Bu liste uzatılabilir.
TÜRKİYE’NİN İHTİYCI OLAN PROGRAM
Türkiye aynı politikaları uygulayarak yoluna devam edemez. O bakımdan Altılı Masa olmayacak duaya “amin” demektedir.
Türkiye, ne bugüne kadar bu politikaları uygulamış olan Cumhur İttifakı ile ne de “o politikaları Cumhur İttifakı beceremiyor, ben uygulayacağım” diyen Millet İttifakı ile yoluna devam edemez.
Gelinen aşamada Türkiye’nin önündeki biricik seçenek; ancak sistem dışı bir programı uygulayacak olan bir “Türkiye İttifakı” olacaktır. Bugün söylenmesi gerekenler öncelikle şunlardır:
- Türkiye’nin önünde, NATO üyeliği ve AB aday üyeliği ile gidilecek bir yol
bulunmuyor. AB aday üyeliği geri çekilecek ve NATO üyeliği sonlandırılacaktır. Bölge merkezli, dış politika Türkiye için biricik seçenektir.
- Stratejik bütün sektörlerin kamunun elinde olduğu planlı bir karma ekonomik
model uygulanacaktır. Atatürk’ün halkçı-devletçi modeli…

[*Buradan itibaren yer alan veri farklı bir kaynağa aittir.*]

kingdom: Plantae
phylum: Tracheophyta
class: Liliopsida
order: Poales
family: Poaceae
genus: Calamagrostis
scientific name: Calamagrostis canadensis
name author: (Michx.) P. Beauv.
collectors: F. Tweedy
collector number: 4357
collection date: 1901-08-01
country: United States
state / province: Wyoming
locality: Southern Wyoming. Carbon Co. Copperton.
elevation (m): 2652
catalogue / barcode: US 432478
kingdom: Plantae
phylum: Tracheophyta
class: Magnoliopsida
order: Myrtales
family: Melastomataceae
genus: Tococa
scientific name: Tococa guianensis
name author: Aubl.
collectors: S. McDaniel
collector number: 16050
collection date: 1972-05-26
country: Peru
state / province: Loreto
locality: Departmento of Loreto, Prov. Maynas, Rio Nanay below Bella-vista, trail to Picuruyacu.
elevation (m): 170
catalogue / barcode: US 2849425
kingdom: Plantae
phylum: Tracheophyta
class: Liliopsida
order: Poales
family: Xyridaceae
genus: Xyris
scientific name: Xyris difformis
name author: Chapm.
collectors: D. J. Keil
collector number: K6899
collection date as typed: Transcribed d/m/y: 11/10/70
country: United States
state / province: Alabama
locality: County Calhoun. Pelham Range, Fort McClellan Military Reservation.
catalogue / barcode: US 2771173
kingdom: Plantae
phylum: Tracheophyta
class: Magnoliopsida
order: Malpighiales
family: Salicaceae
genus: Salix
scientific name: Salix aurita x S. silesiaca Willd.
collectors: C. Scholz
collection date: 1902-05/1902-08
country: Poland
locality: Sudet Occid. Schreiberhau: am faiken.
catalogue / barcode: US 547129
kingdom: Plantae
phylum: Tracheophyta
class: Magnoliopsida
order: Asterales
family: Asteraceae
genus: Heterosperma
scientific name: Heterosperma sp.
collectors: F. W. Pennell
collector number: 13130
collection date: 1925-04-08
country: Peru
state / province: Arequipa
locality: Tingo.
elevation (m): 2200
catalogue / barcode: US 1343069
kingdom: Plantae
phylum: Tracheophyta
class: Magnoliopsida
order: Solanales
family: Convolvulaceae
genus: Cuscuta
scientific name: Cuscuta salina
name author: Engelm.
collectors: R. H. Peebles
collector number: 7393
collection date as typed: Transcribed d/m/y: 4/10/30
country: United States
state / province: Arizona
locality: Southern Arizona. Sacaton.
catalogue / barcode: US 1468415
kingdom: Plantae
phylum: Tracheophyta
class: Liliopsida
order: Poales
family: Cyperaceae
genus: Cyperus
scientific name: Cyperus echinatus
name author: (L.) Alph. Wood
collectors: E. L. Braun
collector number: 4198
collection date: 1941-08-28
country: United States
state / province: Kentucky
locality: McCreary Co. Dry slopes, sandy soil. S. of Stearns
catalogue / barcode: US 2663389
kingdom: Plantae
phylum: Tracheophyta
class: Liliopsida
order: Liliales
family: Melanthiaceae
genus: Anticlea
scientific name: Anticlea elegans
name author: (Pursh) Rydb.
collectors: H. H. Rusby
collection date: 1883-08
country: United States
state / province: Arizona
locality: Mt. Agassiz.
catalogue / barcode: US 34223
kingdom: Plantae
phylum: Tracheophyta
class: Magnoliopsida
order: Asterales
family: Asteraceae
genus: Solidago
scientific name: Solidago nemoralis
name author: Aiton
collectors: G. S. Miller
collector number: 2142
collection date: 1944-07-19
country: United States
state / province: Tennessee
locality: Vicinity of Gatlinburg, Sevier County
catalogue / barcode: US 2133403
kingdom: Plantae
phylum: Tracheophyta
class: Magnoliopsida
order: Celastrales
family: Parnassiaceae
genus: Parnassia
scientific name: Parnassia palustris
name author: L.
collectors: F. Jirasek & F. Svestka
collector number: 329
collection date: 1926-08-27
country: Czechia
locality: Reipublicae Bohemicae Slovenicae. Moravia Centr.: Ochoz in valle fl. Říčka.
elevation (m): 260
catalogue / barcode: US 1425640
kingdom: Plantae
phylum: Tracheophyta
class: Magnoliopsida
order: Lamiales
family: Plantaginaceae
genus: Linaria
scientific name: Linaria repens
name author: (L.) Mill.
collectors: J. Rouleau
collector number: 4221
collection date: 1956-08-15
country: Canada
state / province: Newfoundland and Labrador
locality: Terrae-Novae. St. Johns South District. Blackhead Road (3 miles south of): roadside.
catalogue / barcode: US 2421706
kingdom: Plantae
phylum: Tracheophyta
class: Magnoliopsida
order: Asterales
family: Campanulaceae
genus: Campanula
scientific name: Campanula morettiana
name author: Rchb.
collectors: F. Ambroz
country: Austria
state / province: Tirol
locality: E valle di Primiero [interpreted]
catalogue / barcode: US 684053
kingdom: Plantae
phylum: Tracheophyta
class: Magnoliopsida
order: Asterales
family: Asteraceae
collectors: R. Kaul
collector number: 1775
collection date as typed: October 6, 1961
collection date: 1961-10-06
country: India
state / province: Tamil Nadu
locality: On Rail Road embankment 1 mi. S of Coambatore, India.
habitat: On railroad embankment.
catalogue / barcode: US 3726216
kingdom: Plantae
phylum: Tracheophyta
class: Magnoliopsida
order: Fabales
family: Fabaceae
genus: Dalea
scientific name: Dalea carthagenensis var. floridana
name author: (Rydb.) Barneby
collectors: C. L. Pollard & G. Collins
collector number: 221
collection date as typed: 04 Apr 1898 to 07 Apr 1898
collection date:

- Türkiye’de üretilen bütün tarım-sanayi ürünlerinin ithalatı yüksek gümrük
vergilerine bağlanarak yerli üretici korunacaktır.
- Eğitim ve sağlık özel kâr konusu olamaz. Özel eğitim kurumlarının ve özel
hastanelerin hepsi kamulaştırılacaktır. Parasız eğitim ve parasız sağlık…
- “Türkiye Cumhuriyeti şeyhler, dervişler, müritler ve mensuplar memleketi
olamaz”. Tarikat ve cemaatler hangi ad altında olursa olsun faaliyet gösteremez.
- Eğitimin birliği ilkesi kararlılıkla uygulanacaktır. Laik -bilimsel eğitim ilkokuldan
başlayarak üniversite sonuna kadar tavizsiz olarak uygulanacaktır.
- Türkiye’nin yeri çökmekte olan Atlantik uygarlığı değil, bir parçası olduğu ve
yükselmekte olan Asya uygarlığıdır.
Altılı Masa; açıkladığı “Mutabakat metni” ile bu programla yakından uzaktan bir alakasının olmadığını göstermiştir.
Türkiye Cumhur İttifakı ile yolun sonuna geldi; Altılı Masa ile de gidebileceği bir yol bulunmuyor.